**Work instructions:** Should a line in the entries below contain "significant", return that line.

[Saved data entries]
- - - -

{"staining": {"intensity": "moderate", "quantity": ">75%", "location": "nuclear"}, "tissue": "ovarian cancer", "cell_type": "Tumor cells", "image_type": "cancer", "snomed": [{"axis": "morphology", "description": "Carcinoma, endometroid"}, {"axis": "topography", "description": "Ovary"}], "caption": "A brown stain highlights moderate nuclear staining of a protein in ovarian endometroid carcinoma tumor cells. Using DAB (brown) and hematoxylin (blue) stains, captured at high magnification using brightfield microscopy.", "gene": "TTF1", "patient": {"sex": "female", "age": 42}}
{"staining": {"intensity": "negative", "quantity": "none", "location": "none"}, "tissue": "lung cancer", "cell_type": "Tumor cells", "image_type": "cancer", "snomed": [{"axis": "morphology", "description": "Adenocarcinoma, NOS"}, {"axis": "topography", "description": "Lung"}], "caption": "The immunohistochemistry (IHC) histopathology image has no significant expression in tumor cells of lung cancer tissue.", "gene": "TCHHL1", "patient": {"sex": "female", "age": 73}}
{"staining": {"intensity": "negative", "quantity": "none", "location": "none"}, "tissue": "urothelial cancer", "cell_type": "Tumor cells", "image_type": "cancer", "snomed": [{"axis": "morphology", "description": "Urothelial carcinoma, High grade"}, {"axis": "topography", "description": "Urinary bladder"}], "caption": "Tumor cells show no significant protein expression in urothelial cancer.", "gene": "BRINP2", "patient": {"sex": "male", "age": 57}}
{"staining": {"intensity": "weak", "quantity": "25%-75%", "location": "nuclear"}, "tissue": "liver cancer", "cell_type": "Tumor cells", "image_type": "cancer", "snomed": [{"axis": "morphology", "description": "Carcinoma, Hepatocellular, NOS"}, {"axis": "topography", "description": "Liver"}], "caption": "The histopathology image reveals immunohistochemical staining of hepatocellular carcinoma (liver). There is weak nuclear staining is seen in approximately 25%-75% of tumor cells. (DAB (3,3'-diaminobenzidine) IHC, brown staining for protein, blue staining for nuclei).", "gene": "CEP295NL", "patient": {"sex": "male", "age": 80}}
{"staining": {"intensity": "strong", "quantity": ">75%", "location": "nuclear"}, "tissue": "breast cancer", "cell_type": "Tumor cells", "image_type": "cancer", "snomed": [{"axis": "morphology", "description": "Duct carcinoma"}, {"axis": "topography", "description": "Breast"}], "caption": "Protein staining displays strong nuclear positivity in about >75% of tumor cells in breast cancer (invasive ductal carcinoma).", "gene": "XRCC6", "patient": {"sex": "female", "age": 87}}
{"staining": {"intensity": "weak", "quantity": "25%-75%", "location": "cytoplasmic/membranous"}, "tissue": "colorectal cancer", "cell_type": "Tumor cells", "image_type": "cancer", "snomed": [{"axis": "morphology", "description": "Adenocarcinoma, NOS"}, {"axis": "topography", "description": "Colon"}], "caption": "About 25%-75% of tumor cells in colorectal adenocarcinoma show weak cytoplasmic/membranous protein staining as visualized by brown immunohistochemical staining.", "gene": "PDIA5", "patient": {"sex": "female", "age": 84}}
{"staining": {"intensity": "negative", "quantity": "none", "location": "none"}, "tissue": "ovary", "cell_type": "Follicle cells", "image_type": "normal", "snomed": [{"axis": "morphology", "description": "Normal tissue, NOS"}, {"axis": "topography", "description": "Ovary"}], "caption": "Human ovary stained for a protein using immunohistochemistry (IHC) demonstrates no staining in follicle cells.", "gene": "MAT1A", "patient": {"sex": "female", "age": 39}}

- - - -

**Output below:**
{"staining": {"intensity": "negative", "quantity": "none", "location": "none"}, "tissue": "lung cancer", "cell_type": "Tumor cells", "image_type": "cancer", "snomed": [{"axis": "morphology", "description": "Adenocarcinoma, NOS"}, {"axis": "topography", "description": "Lung"}], "caption": "The immunohistochemistry (IHC) histopathology image has no significant expression in tumor cells of lung cancer tissue.", "gene": "TCHHL1", "patient": {"sex": "female", "age": 73}}
{"staining": {"intensity": "negative", "quantity": "none", "location": "none"}, "tissue": "urothelial cancer", "cell_type": "Tumor cells", "image_type": "cancer", "snomed": [{"axis": "morphology", "description": "Urothelial carcinoma, High grade"}, {"axis": "topography", "description": "Urinary bladder"}], "caption": "Tumor cells show no significant protein expression in urothelial cancer.", "gene": "BRINP2", "patient": {"sex": "male", "age": 57}}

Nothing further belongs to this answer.